The Bon-Ton Stores, Inc.’s (NASDAQ: BONT) Board of Directors (the “Board) announced the election of Bud Bergren as Chairman of the Board and accepted Tim Grumbacher’s resignation as Executive Chairman of the Board. Mr. Grumbacher remains a Director of the Company and was named Strategic Initiatives Officer. Additionally, Brendan Hoffman, recently appointed as President and CEO of the Company effective February 7, 2012, was elected a Director of the Company. The actions of the Board were taken on January 26, 2012 with an effective date of February 7, 2012. The transition of Mr. Bergren to Chairman of the Board is in accordance with the Board of Directors’ succession plan.
Mr. Bergren was President and Chief Executive Officer of Bon-Ton since August 2004. He joined the Company in November 2003 in conjunction with the Company’s acquisition of The Elder-Beerman Stores Corp., where he served as President and Chief Executive Officer from February 2002 through August 2004. He was appointed Vice Chairman of Bon-Ton in November 2003.
The Bon-Ton Stores, Inc., with corporate headquarters in York, Pennsylvania and Milwaukee, Wisconsin, operates 274 department stores, which includes 11 furniture galleries, in 23 states in the Northeast, Midwest and upper Great Plains under the Bon-Ton, Bergner’s, Boston Store, Carson Pirie Scott, Elder-Beerman, Herberger’s and Younkers nameplates and, in the Detroit, Michigan area, under the Parisian nameplate. The department stores offer a broad assortment of national and private brand fashion apparel and accessories for women, men and children, as well as cosmetics and home furnishings. For further information, please visit the investor relations section of the Company’s website at http://investors.bonton.com.
Certain information included in this press release contains statements that are forward-looking within the meaning of the Private Securities Litigation Reform Act of 1995. Such forward-looking statements, which may be identified by words such as “may,” “could,” “will,” “plan,” “expect,” “anticipate,” “estimate,” “project,” “intend” or other similar expressions, involve important risks and uncertainties that could significantly affect results in the future and, accordingly, such results may differ from those expressed in any forward-looking statements made by or on behalf of the Company.
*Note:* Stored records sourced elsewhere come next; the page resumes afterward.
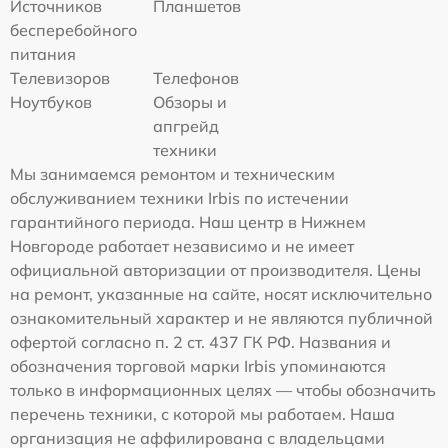
Источников
Планшетов
бесперебойного
питания
Телевизоров
Телефонов
Ноутбуков
Обзоры и
апгрейд
техники
Мы занимаемся ремонтом и техническим
обслуживанием техники Irbis по истечении
гарантийного периода. Наш центр в Нижнем
Новгороде работает независимо и не имеет
официальной авторизации от производителя. Цены
на ремонт, указанные на сайте, носят исключительно
ознакомительный характер и не являются публичной
офертой согласно п. 2 ст. 437 ГК РФ. Названия и
обозначения торговой марки Irbis упоминаются
только в информационных целях — чтобы обозначить
перечень техники, с которой мы работаем. Наша
организация не аффилирована с владельцами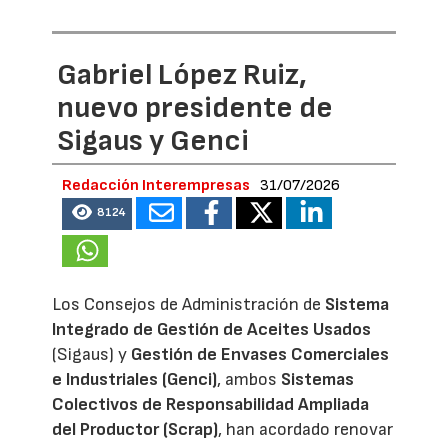
Gabriel López Ruiz,
nuevo presidente de
Sigaus y Genci
Redacción Interempresas
31/07/2026
8124
Los Consejos de Administración de
Sistema
Integrado de Gestión de Aceites Usados
(Sigaus) y
Gestión de Envases Comerciales
e Industriales (Genci)
, ambos
Sistemas
Colectivos de Responsabilidad Ampliada
del Productor (Scrap)
, han acordado renovar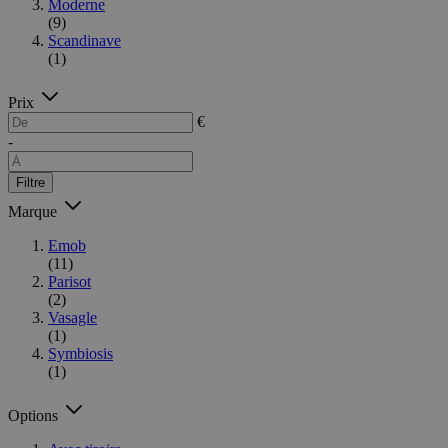
Moderne
(9)
Scandinave
(1)
Prix
€
-
Filtre
Marque
Emob
(11)
Parisot
(2)
Vasagle
(1)
Symbiosis
(1)
Options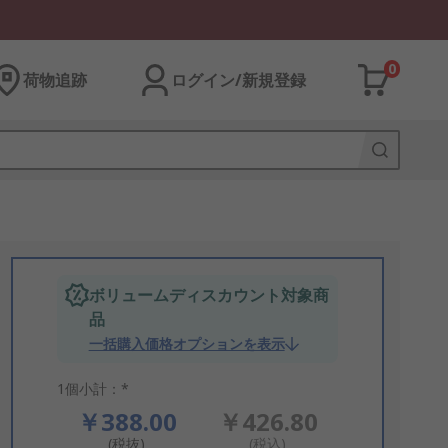
0
荷物追跡
ログイン/新規登録
ボリュームディスカウント対象商
品
一括購入価格オプションを表示
1個小計：*
￥388.00
￥426.80
(税抜)
(税込)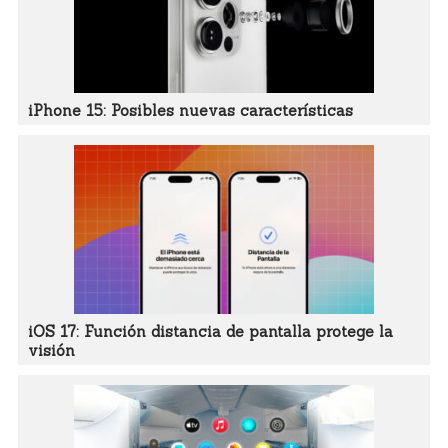
iPhone 15: Posibles nuevas características
iOS 17: Función distancia de pantalla protege la
visión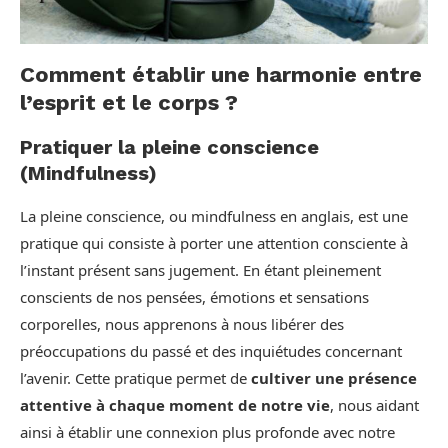
Comment établir une harmonie entre
l’esprit et le corps ?
Pratiquer la pleine conscience
(Mindfulness)
La pleine conscience, ou mindfulness en anglais, est une
pratique qui consiste à porter une attention consciente à
l’instant présent sans jugement. En étant pleinement
conscients de nos pensées, émotions et sensations
corporelles, nous apprenons à nous libérer des
préoccupations du passé et des inquiétudes concernant
l’avenir. Cette pratique permet de
cultiver une présence
attentive à chaque moment de notre vie
, nous aidant
ainsi à établir une connexion plus profonde avec notre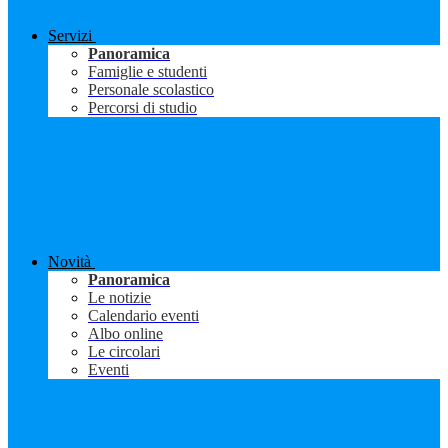
Servizi
Panoramica
Famiglie e studenti
Personale scolastico
Percorsi di studio
Novità
Panoramica
Le notizie
Calendario eventi
Albo online
Le circolari
Eventi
Factors that could cause such differences include, but are not limited to, risks related to retail businesses generally; a significant and prolonged deterioration of general economic conditions which could negatively impact the Company, including the potential write-down of the current valuation of intangible assets and deferred taxes; changes in the terms of the Company’s proprietary credit card program; potential increase in pension obligations; consumer spending patterns, debt levels, and the availability and cost of consumer credit; additional competition from existing and new competitors; inflation; deflation; changes in the costs of fuel and other energy and transportation costs; weather conditions that could negatively impact sales; uncertainties associated with expanding or remodeling existing stores; the ability to attract and retain qualified management; the dependence upon relationships with vendors and their factors; a data security breach or system failure; the ability to reduce or control SG&A expenses; the incurrence of unplanned capital expenditures; the ability to obtain financing for working capital, capital expenditures and general corporate purpose; the impact of new regulatory requirements including the Credit Card Accountability Responsibility and Disclosure Act of 2009 and the Health Care Reform Act; the inability or limitations on the Company’s ability to favorably adjust the valuation allowance on deferred tax assets; the financial condition of mall operators; the successful transition of the position of chief executive officer from Mr. Bergren to Mr. Hoffman.
Additional factors that could cause the Company’s actual results to differ from those contained in these forward-looking statements are discussed in greater detail under Item 1A of the Company’s Form 10-K filed with the Securities and Exchange Commission.